George Soros Lecture 10/30/2009 — The Way Ahead

George Soros Lecture 10/30/2009 — The Way Ahead

Below is a link to a lecture given by George Soros at the Central European University in October 2009. In it he articulates the current state of the global financial economy, and a clear notion of how we can move forward to restructure it. Anything in brackets are my own comments.
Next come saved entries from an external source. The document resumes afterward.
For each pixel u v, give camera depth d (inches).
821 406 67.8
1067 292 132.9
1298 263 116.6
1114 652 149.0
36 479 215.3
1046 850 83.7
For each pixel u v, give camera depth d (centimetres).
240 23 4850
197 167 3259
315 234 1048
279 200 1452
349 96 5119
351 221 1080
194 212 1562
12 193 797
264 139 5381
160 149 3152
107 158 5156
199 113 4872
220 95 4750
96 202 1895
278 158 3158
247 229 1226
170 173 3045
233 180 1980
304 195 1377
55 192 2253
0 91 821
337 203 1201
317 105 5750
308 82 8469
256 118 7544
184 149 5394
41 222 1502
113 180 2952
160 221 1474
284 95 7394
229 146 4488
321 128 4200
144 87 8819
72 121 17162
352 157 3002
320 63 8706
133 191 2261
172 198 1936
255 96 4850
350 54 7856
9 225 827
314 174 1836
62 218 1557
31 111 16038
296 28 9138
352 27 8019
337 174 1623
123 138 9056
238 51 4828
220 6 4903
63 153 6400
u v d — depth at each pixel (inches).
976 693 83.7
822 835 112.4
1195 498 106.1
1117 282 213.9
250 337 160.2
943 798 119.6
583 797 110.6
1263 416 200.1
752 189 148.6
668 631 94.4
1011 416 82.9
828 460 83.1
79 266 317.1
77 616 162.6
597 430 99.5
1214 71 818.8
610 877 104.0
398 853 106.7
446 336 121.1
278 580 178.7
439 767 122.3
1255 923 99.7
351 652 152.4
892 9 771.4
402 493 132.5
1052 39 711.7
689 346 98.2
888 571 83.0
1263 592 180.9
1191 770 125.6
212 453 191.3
You can watch the lecture here:

Here are some of the highlights:

  • We are at a moment in which the range of uncertainties is unusually wide.
  • What makes this financial crisis different from previous ones [i.e. the Japanese real estate bubble, or the Great Depression] is that this crisis involves the entire world.
  • The magnitude of the credit and leverage (debt) problem today is more than double what it was when the stock market crashed in 1929.
  • In spite of that, this time the financial system was not allowed to collapse [so far…]
  • The recovery is liable to run out of steam, possibly followed by a double-dip recession in 2010 or 2011.
  • The prevailing mood is far removed from reality; this is characteristic of far-from-equilibrium situations when perceptions tend to lag behind reality.
  • The disarray in the international financial system is matched by instability in international relations; the New Order that will eventually emerge will not be dominated by the U.S. to the same extent as the old one.
  • Financial markets are a branch of history, greatly influenced not just by economic theory, but also by politics, which establishes the rules and conditions in which the market operates.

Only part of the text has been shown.